Friday, April 01, 2005

Animal Consciousness

The mind/body debate in philosophy got started well before evolutionary theory came on the scene (Descartes evidently thought animals were automata). Debates about the nature of consciousess of course center on the human sort, since that is the one we’re directly acquainted with. But, given we now better understand our close relationship with our non-verbal animal cousins, I am persuaded that animals have first-person experiences. In particular, feelings and emotions appear to be markers of old evolutionary imperatives (fight, flee, eat, etc.), which are likely shared widely in the animal kingdom.

If so, then the “hard problem” of consciousness faces a challenge of accounting for first-person experience in natural systems more broadly than just the human case; the issue can be seen as distinct from others relating to specifically human intelligence and language.

We know about other human minds by analogy with our own.

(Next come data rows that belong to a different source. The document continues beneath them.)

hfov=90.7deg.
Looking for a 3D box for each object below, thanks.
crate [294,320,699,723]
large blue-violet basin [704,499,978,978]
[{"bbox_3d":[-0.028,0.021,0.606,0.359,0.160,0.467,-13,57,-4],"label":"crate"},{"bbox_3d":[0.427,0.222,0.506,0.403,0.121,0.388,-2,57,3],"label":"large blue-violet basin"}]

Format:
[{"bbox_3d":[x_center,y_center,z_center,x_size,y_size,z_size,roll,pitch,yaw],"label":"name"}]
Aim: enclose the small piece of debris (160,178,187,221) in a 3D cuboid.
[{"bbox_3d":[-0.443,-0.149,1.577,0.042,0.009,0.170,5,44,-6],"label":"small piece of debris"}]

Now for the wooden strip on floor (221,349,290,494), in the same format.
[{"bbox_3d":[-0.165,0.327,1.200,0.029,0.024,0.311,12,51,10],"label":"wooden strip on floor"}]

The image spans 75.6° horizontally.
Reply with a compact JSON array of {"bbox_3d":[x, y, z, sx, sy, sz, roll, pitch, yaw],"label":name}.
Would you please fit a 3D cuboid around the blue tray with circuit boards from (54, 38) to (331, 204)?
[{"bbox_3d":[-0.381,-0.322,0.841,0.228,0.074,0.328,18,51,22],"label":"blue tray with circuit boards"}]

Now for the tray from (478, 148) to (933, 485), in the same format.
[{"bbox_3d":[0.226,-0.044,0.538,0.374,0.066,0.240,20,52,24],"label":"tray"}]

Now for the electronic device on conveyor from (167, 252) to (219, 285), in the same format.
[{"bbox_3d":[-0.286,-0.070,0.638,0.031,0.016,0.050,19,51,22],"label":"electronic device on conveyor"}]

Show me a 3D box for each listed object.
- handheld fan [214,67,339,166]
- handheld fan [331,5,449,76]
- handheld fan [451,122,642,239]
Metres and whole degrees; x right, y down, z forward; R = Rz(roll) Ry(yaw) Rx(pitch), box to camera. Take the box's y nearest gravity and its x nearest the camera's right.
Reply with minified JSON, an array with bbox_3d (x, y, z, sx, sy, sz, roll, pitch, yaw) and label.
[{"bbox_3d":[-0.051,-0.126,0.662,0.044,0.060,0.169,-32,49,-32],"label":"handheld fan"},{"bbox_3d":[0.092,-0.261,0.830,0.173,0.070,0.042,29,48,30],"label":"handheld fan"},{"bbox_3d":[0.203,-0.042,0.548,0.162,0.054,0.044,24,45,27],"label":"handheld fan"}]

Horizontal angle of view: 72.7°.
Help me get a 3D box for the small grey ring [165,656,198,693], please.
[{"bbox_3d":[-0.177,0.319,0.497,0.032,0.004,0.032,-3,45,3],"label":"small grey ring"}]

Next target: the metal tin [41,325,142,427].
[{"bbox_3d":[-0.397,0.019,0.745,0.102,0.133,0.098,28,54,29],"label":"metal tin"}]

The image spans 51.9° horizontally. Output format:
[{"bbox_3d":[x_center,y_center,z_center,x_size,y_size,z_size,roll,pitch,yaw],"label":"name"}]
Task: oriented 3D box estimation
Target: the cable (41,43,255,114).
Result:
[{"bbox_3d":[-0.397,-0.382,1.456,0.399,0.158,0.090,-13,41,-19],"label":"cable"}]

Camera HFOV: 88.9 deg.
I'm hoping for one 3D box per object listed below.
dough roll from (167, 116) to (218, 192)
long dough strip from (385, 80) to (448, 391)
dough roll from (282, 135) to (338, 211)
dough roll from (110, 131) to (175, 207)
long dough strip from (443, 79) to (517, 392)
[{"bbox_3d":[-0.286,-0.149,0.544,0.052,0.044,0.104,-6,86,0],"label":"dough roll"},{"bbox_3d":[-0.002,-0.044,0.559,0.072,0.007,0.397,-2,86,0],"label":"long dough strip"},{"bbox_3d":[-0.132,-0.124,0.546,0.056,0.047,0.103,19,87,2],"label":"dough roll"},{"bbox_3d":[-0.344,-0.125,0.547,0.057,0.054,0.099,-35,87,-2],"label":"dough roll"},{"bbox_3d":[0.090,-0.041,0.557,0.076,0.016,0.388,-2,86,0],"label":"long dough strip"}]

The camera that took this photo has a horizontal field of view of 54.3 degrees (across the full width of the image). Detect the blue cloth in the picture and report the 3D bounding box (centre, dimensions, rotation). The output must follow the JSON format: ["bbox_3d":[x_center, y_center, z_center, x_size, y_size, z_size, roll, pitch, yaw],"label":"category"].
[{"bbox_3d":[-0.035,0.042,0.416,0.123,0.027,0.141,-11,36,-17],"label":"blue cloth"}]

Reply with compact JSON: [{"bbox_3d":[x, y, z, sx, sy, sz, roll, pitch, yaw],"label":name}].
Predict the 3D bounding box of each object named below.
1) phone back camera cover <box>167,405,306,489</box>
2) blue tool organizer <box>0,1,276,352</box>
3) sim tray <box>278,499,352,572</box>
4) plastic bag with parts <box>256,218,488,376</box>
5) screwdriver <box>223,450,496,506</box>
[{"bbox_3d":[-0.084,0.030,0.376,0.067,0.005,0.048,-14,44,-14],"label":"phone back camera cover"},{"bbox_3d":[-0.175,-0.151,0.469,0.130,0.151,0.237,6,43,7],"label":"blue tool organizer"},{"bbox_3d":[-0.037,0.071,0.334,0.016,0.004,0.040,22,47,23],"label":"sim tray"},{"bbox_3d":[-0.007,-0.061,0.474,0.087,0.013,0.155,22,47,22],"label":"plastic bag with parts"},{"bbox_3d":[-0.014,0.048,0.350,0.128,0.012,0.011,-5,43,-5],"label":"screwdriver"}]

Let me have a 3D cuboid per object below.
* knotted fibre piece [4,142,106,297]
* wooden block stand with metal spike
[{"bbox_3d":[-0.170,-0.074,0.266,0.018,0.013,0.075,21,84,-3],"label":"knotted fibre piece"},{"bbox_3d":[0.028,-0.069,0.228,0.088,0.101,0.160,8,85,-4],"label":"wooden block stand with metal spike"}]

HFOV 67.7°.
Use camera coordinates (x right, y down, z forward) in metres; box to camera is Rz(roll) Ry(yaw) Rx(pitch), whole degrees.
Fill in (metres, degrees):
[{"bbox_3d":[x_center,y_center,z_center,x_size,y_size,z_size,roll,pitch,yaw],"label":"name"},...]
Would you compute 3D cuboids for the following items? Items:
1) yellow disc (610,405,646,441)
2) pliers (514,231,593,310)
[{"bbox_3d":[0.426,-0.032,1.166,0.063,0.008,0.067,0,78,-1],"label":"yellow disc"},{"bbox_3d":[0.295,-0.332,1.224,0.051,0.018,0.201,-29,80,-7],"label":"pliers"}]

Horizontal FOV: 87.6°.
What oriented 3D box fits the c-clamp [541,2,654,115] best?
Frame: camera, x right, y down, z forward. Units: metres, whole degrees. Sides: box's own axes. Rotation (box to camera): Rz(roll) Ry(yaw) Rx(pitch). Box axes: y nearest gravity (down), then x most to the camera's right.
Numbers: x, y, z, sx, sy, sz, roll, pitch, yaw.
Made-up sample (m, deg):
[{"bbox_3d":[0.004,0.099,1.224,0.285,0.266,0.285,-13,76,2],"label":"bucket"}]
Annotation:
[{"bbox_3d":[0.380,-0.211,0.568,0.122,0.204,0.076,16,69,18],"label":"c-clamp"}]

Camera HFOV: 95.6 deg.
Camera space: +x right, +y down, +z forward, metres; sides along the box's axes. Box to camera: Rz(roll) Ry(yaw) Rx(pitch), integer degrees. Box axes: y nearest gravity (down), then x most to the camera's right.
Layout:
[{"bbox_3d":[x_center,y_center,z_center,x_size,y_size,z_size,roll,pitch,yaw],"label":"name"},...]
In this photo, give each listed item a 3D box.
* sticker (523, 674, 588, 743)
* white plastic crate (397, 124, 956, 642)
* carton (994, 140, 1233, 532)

To inform us about animal minds, we would proceed by looking at the neuro-biological correlates of human consciousness, and seeing which have close analogues in the neural structures of animals and which don't. This, of course, can be supplemented by behavioral and other evidence.

The journal Consciousess and Cognition has a new special issue on the Neurobiology of Animal Consciousness. Just what the doctor ordered! Here's the abstract of the introductory article by Bernard Baars:

In humans, conscious perception and cognition depends upon the thalamocortical (T-C) complex, which supports perception, explicit cognition, memory, language, planning, and strategic control. When parts of the T-C system are damaged or stimulated, corresponding effects are found on conscious contents and state, as assessed by reliable reports. In contrast, large regions like cerebellum and basal ganglia can be damaged without affecting conscious cognition directly. Functional brain recordings also show robust activity differences in cortex between experimentally matched conscious and unconscious events. This basic anatomy and physiology is highly conserved in mammals and perhaps ancestral reptiles. While language is absent in other species, homologies in perception, memory, and motor cortex suggest that consciousness of one kind or another may be biologically fundamental and phylogenetically ancient. In humans we infer subjective experiences from behavioral and brain evidence. This evidence is quite similar in other mammals and perhaps some non-mammalian species. On the weight of the biological evidence, therefore, subjectivity may be conserved in species with human-like brains and behavior.

The evidence for human-like subjective experience seems compelling for mammals; less so for non-mammals, but less of the relevant research has been done on those.

2 comments:

TheJew said...

Less so for non-mammals indeed?

Steve said...

Thanks for the link. Of course, no disrespect toward our avian friends was intended.